Cruzo hacia la Rive Droit y camino más de una hora hasta el Monceau Parc, que Fuentes describe en Una familia lejana:“Once años antes de la revolución, había, qué sé yo, un templo romano y una pagoda china, falsas ruinas feudales, una granja lechera suiza y un molino de viento holandés. Las mansiones burguesas que encierran por cinco de sus seis costados al parque son como las miradas de Medusa que petrificaron ese relámpago de demencia aristocrática final, desesperada y agónica”.
Hoy, 2015, en las “miradas de medusa” aún viven personas y siguen ahí las ruinas falsas, pero se impone un mundo simple: niños que llenan una tienda y piden helados de fresa, pistache, chocolate; ancianos junto a un lago, chicas que hacen jogging. En un solar, un viejo carrusel gira. Su techo, poste central y los asientos donde los niños ríen y saludan a sus padres tienen forma de globos, submarinos, cohetes, lunas. El mundo fantástico de Julio Verne, la representación de las historias que iniciaron al pequeño Carlos en los libros en la década de 1930 —como él mismo contaba—, da vuelta aquí, en el parque francés que más quiso, todos los días del año.
Aquí no puedo trabajar
Los empleados de limpieza del cementerio de Montparnasse me ven perdido buscando la tumba de un escritor mexicano y me auxilian. Se dicen cosas como “virage, le mexicain, Il y a un terrain a coté, division quatre” y uno me pide subir a una camioneta: “C’est pas loine” (no es lejos). Me hace bajar en una rotonda con flores violetas: en el centro, la enorme escultura de un ángel muestra la palabra “souvenir” (recuerdo). Justo enfrente, veo una lápida blanca con cuatro nombres: Natasha (1974-2005), Carlos Fuentes Lemus (1973-1999) —jóvenes fallecidos antes que sus padres— y dos más en lo alto: Carlos Fuentes (1928) y Silvia Lemus (1945). En el monumento horizontal alguien apoyó en su memoria catorce piedras que cientos de hormigas eluden en su travesía por la estructura. Los árboles han arrojado ramas, bellotas, hojas secas.

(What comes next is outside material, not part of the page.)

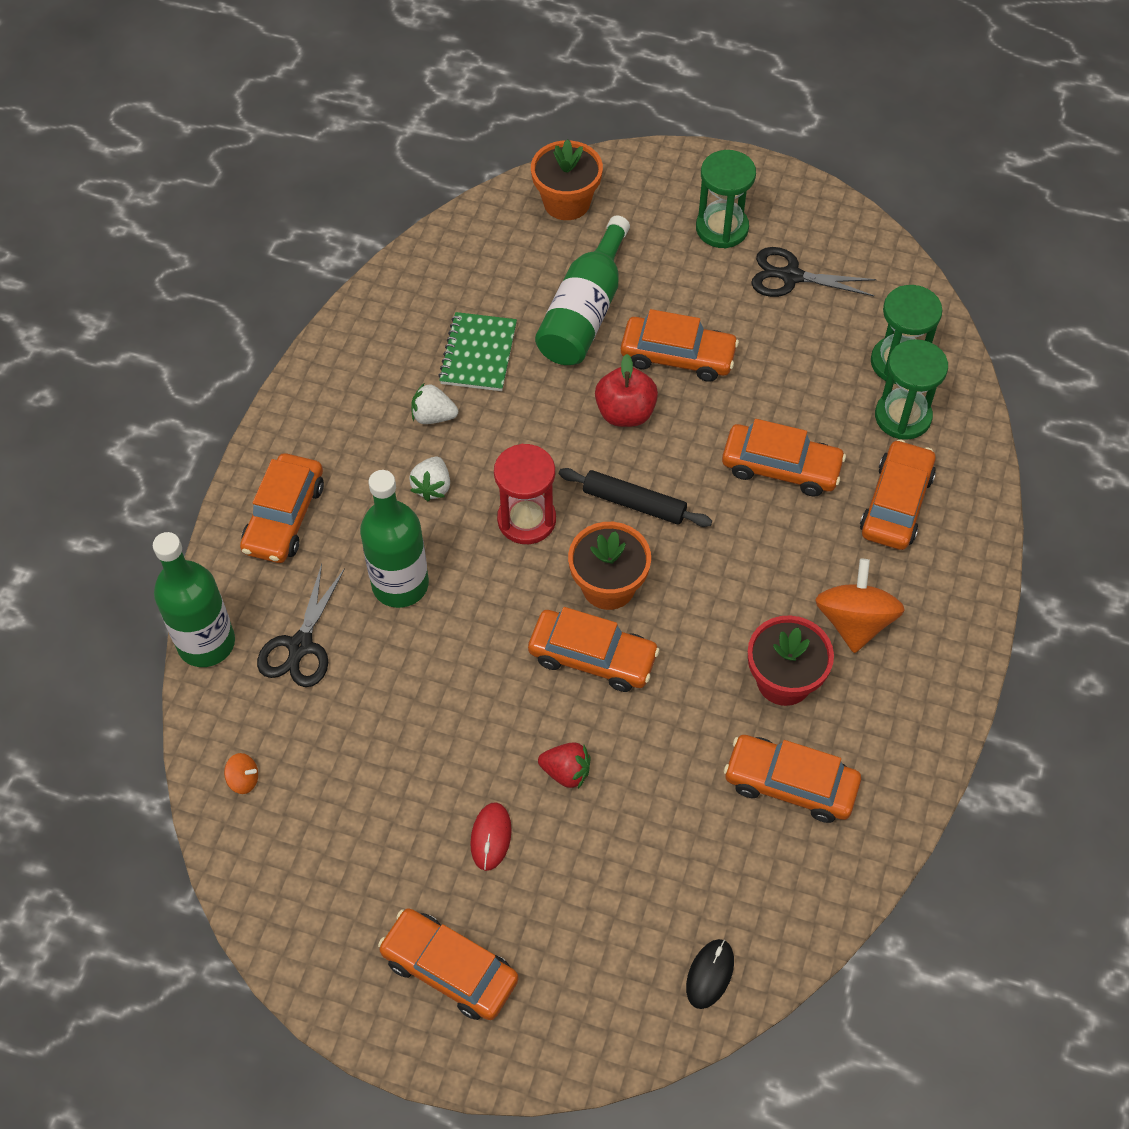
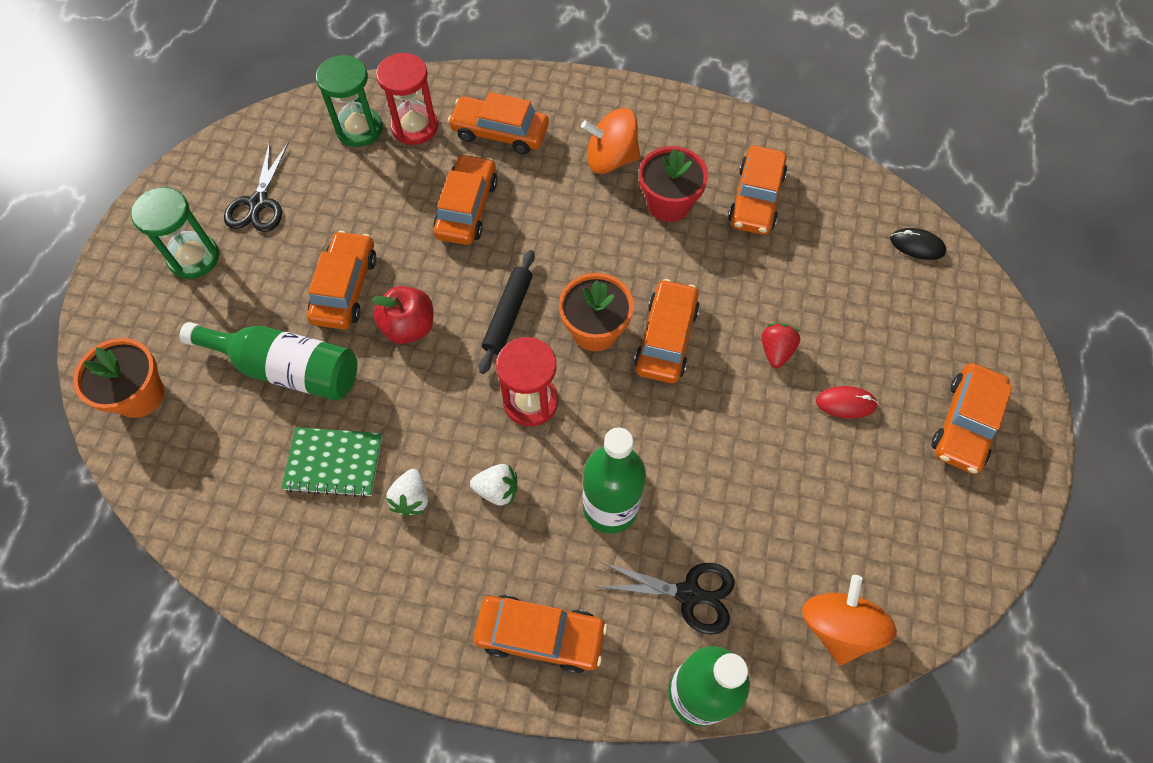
camera: 95 degrees left, 5 degrees up
orange spinning top [224,753,258,794] -> orange spinning top [802,575,897,665], size x2.24
green hourglass [875,339,948,440] -> red hourglass [376,53,438,145]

La tumba de los Fuentes la rodean vecinos enterrados bajo una antigua opulencia fúnebre. El director de Administración de la Guerra bajo el Imperio de Napoleón, Lacuée de Cessac, yace en un enorme mausoleo con entrada de hierro; la familia Leclere, en una elevada sepultura con puerta labrada y columnas esmeralda, y la familia Schir en un sepulcro de tres metros con una cruz gigante.

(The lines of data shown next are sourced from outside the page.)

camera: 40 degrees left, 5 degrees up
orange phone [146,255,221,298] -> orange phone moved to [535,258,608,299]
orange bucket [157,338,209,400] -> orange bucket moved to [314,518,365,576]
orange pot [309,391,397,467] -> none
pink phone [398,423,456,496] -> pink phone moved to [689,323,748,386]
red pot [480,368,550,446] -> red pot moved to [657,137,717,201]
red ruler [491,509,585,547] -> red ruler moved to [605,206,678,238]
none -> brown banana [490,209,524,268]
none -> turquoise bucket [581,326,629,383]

Los Fuentes ocupan, quizás, el monumento más austero del gran cementerio parisino: sólo los cuatro nombres labrados en una simple sepultura clara. Ni cruces ni otros símbolos religiosos, ningún epitafio para la eternidad.
Poco antes de morir, el 15 de mayo de 2012, a los ochenta y tres años, Fuentes decía en una entrevista por qué no era capaz de concluir una sola frase sobre el papel en “La capital más bella del mundo” y escapaba a Londres: “Me siento muy contento —explicó—, rodeado de belleza, pero me voy porque aquí no puedo trabajar: me siento en un café, veo pasar la vida y no escribo una línea”.
Fuentes se iba, pero siempre volvía a París. Al final, la ciudad que tanto amó se lo quedó para siempre.